In this paper, we primarily address whether perspective and task affect the gesture-referent relationship and not how this relationship can be best described. Nevertheless, the findings that pointers typically align eye, index-finger, and referent and that observers on the side typically extrapolate the vector defined by the pointing arm and finger (Herbort & Kunde, 2016; Wnuczko & Kennedy, 2011) allow for more specific predictions. That is, eyes, index finger, and referent form a line when participants assume the pointer perspective, regardless of whether they point or interpret (Fig. 1a, solid line). Conversely, when pointers or observers see the pointer from the side, shoulder, index finger, and referent should fall on a line (Fig. 1a, dotted line). Although this model is certainly an oversimplification (Herbort & Kunde, 2016), it might be a helpful heuristic for the interpretation of our data. Hence, the gesture-referent relationships derived from these predictions will be shown alongside the empirical data and considered in the discussion, but we do not aim to formally test or elaborate this model.

Method

Participants

Twenty-four women age 18–40 years (mean age 23 years; 23 right-handed, one ambidextrous) completed the experiment after signing informed consent and were compensated with course credit or money. They were on average 168 cm tall (SD = 7 cm). The data were collected as part of a practical course at the Julius-Maximilians-Universität Würzburg, which limited the time available for data collection. To enable counterbalancing of the order of conditions and meet the time constraints, the sample size was set to 24 participants. As our virtual pointer was female, only data of female participants was collected. Considering the large effect sizes of systematic errors (e.g., vertical misunderstandings of naïve pointers and observers when pointing at referents 2 m away from the pointer yielded effect sizes of dz = 2.8 and 3.3 in the experiments reported by Herbort & Kunde, 2018), a sample size of 5 would suffice to find the hypothesized effect of the perspective on pointing production and interpretation with a power of 1-β = .994. The experiment was conducted in accordance with the standards of the ethics commission of the Department of Psychology of the Julius-Maximilians-Universität Würzburg.

Stimulus, apparatus, and procedure

Participants wore an HTC Vive head-mounted display (HMD) that immersed them in a virtual room (Fig. 1b). In the room, a virtual pointer stood on a podium (1 m high), facing a 5 m × 5 m white screen at a distance of 2 m. The position of the virtual viewpoint was fixed regardless of the actual movements of the participant but the orientation of the virtual viewpoint was aligned with participants’ actual head rotations. That is, participants could look in all possible directions in VR but always from one of two fixed positions. The virtual pointer always pointed with a stretched arm and with an extended index finger. The virtual pointer was 175 cm tall and thus slightly taller than the average participant.

In the pointing task, the referent at which participants were asked to point was a red and white disk (diameter 25 cm) on the white screen (Fig. 1 b–d). They held an HTC Vive controller in the right hand, which translated their real arm movements into movements of the virtual pointer’s right arm. This was realized by setting the direction of the virtual pointer’s arm to the direction of the vector from the virtual pointer’s shoulder to the hand-held controller. Although this did not result in a perfect mapping between the participants’ and virtual pointers’ postures, pointing felt natural and no participant reported problems controlling the arm. Participants pulled the controller’s trigger button once they pointed at the referent. After a 500-ms interval in which the screen faded to gray, the next trial was initiated.
——
[Explore the material]:
(1) In the pointing study text, why was the sample size set to 24 participants?
(2) Decide whether each statement agrees with the pointing study text: (a) The virtual pointer was shorter than the average participant. (b) Participants could look in any direction in the virtual room, but only from fixed positions. (c) Some participants reported trouble controlling the virtual arm.
——
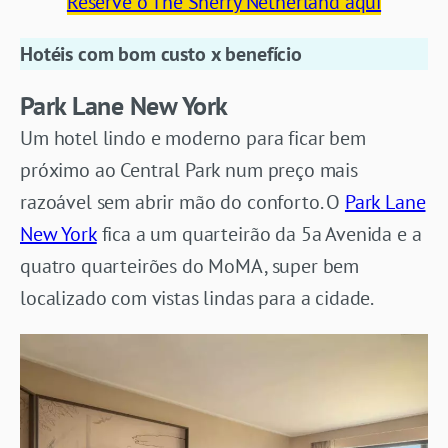
Reserve o The Sherry Netherland aqui
Hotéis com bom custo x benefício
Park Lane New York
Um hotel lindo e moderno para ficar bem
próximo ao Central Park num preço mais
razoável sem abrir mão do conforto. O
Park Lane
New York
fica a um quarteirão da 5a Avenida e a
quatro quarteirões do MoMA, super bem
localizado com vistas lindas para a cidade.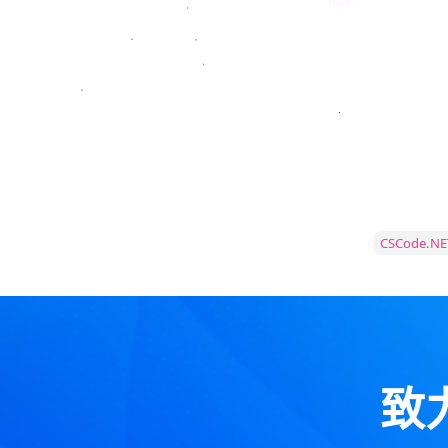
CSCode.NE
致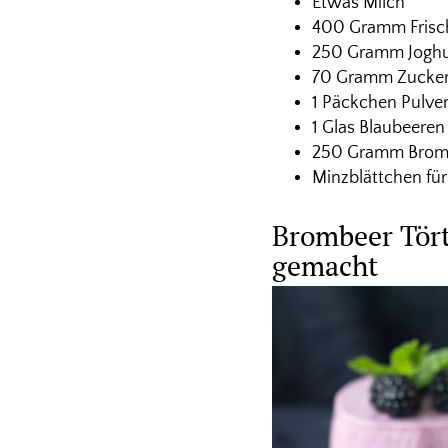
Etwas Milch
400 Gramm Frisc
250 Gramm Joghu
70 Gramm Zucke
1 Päckchen Pulverg
1 Glas Blaubeere
250 Gramm Brom
Minzblättchen für
Brombeer Tört
gemacht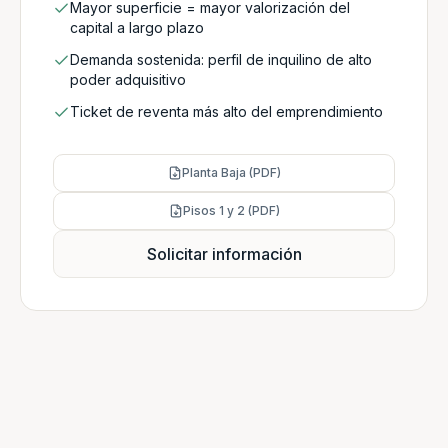
Mayor superficie = mayor valorización del
capital a largo plazo
Demanda sostenida: perfil de inquilino de alto
poder adquisitivo
Ticket de reventa más alto del emprendimiento
Planta Baja (PDF)
Pisos 1 y 2 (PDF)
Solicitar información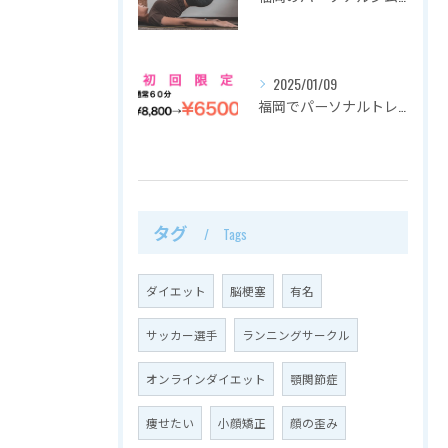
2025/01/09
福岡でパーソナルトレーニングを都度払いで通えるRAKUZU
タグ
Tags
ダイエット
脳梗塞
有名
サッカー選手
ランニングサークル
オンラインダイエット
顎関節症
痩せたい
小顔矯正
顔の歪み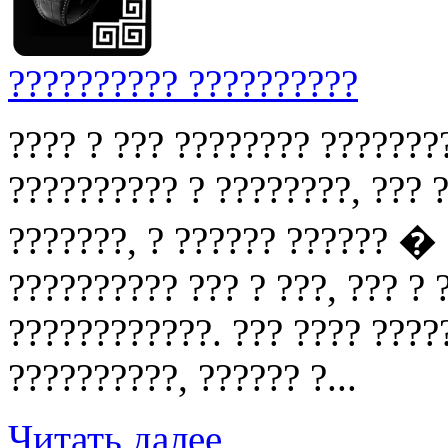
?????????? ??????????
???? ? ??? ???????? ???????
?????????? ? ????????, ??? ?
???????, ? ?????? ?????? �
?????????? ??? ? ???, ??? ?
????????????. ??? ???? ????
??????????, ?????? ?...
Читать далее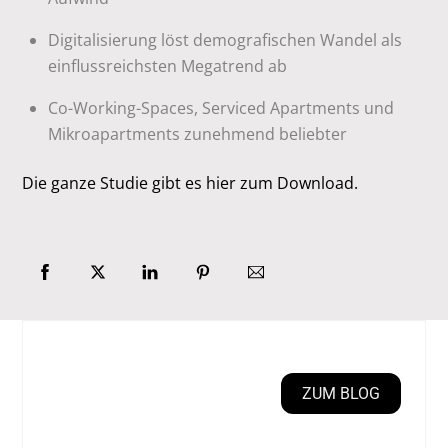
Digitalisierung löst demografischen Wandel als
einflussreichsten Megatrend ab
Co-Working-Spaces, Serviced Apartments und
Mikroapartments zunehmend beliebter
Die ganze Studie gibt es hier zum Download.
ZUM BLOG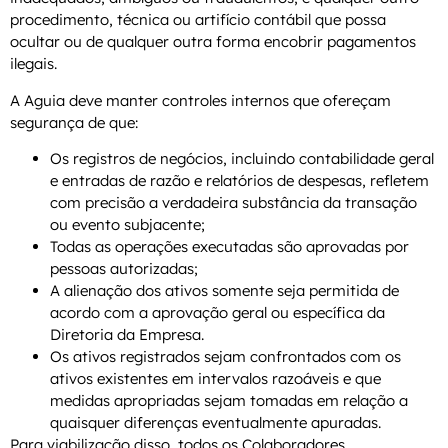
procedimento, técnica ou artifício contábil que possa
ocultar ou de qualquer outra forma encobrir pagamentos
ilegais.
A Aguia deve manter controles internos que ofereçam
segurança de que:
Os registros de negócios, incluindo contabilidade geral
e entradas de razão e relatórios de despesas, refletem
com precisão a verdadeira substância da transação
ou evento subjacente;
Todas as operações executadas são aprovadas por
pessoas autorizadas;
A alienação dos ativos somente seja permitida de
acordo com a aprovação geral ou específica da
Diretoria da Empresa.
Os ativos registrados sejam confrontados com os
ativos existentes em intervalos razoáveis e que
medidas apropriadas sejam tomadas em relação a
quaisquer diferenças eventualmente apuradas.
Para viabilização disso, todos os Colaboradores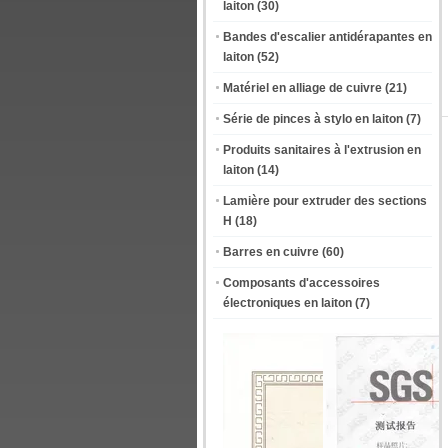
laiton
(30)
Bandes d'escalier antidérapantes en
laiton
(52)
Matériel en alliage de cuivre
(21)
Série de pinces à stylo en laiton
(7)
Produits sanitaires à l'extrusion en
laiton
(14)
Lamière pour extruder des sections
H
(18)
Barres en cuivre
(60)
Composants d'accessoires
électroniques en laiton
(7)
——
[Answers to the tasks]:
(1) The data were collected as part of a practical course at the Julius-Maximilians-Universität Würzburg, which limited the time available for data collection. A sample of 24 allowed the order of conditions to be counterbalanced while still meeting those time constraints.

(2)
(a) No: "The virtual pointer was 175 cm tall and thus slightly taller than the average participant."
(b) Yes: "participants could look in all possible directions in VR but always from one of two fixed positions."
(c) No: "no participant reported problems controlling the arm."